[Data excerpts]

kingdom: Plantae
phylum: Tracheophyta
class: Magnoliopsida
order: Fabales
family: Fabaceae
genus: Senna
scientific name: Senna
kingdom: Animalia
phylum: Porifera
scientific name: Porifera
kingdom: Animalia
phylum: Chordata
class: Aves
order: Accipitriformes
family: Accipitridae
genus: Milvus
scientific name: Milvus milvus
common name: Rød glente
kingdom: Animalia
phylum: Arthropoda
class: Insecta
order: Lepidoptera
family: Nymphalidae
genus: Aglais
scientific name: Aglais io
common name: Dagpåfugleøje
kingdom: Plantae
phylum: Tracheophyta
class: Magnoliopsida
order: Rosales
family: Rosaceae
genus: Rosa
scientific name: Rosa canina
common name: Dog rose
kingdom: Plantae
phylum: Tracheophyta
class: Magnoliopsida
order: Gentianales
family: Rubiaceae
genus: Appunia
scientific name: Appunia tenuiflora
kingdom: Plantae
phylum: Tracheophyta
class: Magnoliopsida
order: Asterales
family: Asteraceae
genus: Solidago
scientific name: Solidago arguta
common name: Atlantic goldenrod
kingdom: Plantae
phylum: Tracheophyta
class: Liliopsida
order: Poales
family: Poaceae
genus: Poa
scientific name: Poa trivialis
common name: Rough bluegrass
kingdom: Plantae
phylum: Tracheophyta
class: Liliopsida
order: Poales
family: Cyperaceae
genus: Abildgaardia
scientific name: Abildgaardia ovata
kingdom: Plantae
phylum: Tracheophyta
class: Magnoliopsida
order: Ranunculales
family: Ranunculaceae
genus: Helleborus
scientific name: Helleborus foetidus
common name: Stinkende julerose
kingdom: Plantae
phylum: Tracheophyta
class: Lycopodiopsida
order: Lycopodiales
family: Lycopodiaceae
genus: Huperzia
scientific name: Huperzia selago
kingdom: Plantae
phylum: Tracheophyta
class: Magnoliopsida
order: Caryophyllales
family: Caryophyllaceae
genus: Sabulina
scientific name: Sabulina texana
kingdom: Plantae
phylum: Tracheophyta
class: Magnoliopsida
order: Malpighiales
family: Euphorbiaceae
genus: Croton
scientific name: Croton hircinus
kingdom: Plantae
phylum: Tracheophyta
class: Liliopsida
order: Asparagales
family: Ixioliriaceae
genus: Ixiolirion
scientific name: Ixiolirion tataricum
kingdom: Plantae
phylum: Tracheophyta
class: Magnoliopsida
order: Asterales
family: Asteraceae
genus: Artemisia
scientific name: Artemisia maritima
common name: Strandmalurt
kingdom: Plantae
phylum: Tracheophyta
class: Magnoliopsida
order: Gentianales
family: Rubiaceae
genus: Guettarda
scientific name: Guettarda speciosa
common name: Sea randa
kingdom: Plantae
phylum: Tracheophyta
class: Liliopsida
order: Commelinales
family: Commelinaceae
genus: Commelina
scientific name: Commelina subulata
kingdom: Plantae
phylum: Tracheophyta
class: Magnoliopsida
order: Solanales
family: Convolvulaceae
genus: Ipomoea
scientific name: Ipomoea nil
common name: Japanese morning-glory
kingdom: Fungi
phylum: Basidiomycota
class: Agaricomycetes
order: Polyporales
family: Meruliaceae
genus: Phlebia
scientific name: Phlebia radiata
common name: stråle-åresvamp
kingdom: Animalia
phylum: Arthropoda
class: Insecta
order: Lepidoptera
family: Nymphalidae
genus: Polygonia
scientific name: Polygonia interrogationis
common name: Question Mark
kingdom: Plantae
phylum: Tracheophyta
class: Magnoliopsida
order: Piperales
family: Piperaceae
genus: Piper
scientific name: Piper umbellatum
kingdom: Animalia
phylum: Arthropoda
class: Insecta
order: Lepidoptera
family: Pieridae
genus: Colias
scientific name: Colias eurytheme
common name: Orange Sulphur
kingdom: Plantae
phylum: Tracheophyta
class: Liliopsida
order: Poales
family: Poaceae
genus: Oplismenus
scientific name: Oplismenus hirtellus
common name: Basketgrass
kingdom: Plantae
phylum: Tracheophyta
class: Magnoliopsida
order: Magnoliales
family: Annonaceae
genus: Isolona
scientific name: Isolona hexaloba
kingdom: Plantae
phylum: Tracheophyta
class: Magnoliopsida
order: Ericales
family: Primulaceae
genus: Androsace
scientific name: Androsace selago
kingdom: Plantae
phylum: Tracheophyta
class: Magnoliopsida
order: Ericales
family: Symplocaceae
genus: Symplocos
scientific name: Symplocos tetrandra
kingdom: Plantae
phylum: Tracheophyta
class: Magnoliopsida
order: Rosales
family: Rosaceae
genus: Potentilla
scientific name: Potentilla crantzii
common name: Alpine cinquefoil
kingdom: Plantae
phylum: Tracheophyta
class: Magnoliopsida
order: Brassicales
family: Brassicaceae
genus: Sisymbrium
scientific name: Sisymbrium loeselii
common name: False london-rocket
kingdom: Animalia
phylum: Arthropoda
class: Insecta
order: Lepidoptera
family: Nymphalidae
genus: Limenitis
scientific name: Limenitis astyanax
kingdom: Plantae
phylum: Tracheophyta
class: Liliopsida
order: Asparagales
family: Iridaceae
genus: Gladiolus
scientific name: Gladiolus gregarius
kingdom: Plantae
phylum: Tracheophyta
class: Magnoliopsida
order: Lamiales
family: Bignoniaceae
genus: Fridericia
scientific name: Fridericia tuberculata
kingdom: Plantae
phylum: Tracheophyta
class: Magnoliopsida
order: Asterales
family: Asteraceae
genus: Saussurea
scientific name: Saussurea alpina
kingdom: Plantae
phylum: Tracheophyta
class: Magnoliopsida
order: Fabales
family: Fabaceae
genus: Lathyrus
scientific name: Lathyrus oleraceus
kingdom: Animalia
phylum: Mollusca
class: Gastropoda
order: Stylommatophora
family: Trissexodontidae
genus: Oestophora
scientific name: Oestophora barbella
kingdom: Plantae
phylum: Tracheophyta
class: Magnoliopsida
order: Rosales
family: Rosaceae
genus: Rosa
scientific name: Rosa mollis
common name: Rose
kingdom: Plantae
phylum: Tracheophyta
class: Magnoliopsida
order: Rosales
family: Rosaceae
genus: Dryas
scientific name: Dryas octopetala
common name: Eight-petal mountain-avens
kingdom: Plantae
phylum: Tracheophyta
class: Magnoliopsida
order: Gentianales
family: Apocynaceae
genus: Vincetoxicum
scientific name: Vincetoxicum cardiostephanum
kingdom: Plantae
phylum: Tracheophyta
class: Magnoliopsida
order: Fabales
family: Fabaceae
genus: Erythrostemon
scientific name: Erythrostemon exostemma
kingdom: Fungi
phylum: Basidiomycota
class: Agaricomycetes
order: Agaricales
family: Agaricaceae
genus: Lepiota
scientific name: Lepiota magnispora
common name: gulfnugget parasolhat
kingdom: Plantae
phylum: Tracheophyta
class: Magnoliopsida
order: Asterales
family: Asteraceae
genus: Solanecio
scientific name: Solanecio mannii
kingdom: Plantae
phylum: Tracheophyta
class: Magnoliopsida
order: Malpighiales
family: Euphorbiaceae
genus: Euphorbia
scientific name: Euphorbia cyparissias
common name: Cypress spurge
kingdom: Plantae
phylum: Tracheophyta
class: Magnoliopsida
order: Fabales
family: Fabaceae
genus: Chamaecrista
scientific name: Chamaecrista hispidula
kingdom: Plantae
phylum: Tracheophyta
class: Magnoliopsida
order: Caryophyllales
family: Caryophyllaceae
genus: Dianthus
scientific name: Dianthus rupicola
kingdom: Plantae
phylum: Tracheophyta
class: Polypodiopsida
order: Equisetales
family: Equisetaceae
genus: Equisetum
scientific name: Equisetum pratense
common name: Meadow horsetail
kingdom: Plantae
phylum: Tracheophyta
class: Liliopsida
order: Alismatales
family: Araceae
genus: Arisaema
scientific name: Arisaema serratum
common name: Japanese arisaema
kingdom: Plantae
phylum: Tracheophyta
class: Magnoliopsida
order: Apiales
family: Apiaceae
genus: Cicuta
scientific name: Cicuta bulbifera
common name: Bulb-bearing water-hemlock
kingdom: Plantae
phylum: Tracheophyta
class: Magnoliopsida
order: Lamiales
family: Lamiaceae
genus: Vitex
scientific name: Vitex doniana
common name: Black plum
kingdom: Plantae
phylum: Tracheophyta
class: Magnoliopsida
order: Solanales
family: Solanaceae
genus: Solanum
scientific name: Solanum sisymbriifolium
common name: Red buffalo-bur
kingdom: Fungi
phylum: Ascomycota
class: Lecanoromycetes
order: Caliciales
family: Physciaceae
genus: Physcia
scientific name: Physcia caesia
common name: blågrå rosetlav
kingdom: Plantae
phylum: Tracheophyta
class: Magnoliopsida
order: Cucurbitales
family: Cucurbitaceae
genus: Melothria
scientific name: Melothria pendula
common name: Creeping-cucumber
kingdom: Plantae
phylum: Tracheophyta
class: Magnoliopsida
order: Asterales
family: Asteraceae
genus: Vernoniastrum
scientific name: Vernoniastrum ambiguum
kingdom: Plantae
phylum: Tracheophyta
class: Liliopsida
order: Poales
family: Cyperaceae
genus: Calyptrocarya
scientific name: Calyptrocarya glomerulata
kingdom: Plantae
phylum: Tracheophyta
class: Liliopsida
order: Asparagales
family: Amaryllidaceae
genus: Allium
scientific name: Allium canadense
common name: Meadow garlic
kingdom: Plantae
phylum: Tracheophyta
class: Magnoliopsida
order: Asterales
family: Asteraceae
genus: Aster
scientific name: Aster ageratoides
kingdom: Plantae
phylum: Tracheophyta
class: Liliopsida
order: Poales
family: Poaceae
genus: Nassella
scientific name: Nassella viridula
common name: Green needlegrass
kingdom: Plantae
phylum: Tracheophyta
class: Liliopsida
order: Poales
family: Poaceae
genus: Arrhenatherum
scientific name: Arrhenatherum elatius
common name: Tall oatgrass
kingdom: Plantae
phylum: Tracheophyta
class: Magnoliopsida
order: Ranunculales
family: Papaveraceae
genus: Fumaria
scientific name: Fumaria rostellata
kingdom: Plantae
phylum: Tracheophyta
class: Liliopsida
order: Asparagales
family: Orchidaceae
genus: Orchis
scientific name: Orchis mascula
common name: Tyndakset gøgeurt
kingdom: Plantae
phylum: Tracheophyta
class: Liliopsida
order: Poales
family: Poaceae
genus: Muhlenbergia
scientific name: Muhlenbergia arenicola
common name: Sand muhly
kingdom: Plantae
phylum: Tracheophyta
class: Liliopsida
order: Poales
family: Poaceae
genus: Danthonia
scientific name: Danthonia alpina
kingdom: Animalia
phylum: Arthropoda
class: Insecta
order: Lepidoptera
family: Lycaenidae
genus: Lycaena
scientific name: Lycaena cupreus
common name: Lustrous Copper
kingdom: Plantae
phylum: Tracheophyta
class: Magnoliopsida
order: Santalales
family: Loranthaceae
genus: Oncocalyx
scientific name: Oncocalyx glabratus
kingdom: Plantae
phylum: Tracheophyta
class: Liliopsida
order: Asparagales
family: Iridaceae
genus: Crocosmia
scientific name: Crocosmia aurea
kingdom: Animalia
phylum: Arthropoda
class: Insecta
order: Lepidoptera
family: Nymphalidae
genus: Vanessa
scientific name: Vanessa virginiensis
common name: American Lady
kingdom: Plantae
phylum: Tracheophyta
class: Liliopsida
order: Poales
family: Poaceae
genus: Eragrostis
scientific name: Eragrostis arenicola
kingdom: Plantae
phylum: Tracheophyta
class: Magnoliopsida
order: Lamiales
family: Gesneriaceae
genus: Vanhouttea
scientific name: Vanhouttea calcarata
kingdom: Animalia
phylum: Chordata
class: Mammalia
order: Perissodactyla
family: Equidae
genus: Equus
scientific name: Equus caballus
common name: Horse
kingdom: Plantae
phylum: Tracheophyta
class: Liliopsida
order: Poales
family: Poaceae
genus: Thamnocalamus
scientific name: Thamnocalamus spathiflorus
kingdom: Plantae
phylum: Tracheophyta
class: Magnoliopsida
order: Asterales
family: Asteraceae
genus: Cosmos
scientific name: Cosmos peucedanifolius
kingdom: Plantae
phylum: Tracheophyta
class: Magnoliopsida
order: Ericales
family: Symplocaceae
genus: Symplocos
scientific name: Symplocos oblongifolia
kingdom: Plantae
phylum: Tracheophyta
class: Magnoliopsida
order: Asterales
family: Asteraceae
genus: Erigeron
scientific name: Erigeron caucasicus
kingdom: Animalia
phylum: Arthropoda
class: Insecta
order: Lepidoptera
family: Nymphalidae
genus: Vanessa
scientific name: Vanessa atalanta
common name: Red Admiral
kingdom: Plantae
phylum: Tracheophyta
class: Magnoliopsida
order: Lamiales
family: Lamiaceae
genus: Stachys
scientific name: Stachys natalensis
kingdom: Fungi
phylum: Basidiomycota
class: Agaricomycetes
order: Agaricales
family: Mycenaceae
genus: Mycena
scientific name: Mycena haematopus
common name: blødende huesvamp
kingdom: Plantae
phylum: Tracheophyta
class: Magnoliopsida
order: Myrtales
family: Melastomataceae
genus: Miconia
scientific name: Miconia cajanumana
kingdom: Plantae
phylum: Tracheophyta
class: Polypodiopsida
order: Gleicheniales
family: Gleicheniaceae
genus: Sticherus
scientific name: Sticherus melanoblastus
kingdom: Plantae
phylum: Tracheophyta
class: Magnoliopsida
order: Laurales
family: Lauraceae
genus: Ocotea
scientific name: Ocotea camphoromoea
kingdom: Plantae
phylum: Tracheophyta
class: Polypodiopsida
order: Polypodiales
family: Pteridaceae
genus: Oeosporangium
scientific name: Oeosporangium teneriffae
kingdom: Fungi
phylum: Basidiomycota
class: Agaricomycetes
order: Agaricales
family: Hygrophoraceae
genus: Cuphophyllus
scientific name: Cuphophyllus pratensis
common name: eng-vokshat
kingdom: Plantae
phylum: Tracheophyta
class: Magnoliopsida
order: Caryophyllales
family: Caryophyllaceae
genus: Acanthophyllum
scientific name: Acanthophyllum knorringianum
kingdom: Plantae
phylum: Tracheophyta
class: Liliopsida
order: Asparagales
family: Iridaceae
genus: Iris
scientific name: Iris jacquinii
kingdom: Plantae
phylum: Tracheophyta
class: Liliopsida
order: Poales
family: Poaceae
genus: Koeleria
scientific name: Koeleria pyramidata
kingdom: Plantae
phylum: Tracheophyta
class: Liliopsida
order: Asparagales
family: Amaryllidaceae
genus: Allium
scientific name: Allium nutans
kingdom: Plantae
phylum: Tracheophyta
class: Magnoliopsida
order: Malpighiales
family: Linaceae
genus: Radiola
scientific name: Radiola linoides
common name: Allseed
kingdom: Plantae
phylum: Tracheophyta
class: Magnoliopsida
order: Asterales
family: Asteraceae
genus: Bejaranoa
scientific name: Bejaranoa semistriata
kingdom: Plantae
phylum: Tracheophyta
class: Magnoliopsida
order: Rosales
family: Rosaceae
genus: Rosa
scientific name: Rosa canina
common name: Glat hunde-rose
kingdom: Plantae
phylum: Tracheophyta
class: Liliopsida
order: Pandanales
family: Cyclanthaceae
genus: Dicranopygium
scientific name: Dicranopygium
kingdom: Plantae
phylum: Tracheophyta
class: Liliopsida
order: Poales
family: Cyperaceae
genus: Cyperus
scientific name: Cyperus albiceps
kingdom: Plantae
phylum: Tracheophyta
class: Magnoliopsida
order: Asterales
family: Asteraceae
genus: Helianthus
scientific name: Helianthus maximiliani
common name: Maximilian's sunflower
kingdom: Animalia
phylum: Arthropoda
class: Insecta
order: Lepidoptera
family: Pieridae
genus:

Problem description:
Quote each line in the stretch from the first line of the items through the line that contains "family: Accipitridae", including both of those lines.

Answer to the problem:
kingdom: Plantae
phylum: Tracheophyta
class: Magnoliopsida
order: Fabales
family: Fabaceae
genus: Senna
scientific name: Senna
kingdom: Animalia
phylum: Porifera
scientific name: Porifera
kingdom: Animalia
phylum: Chordata
class: Aves
order: Accipitriformes
family: Accipitridae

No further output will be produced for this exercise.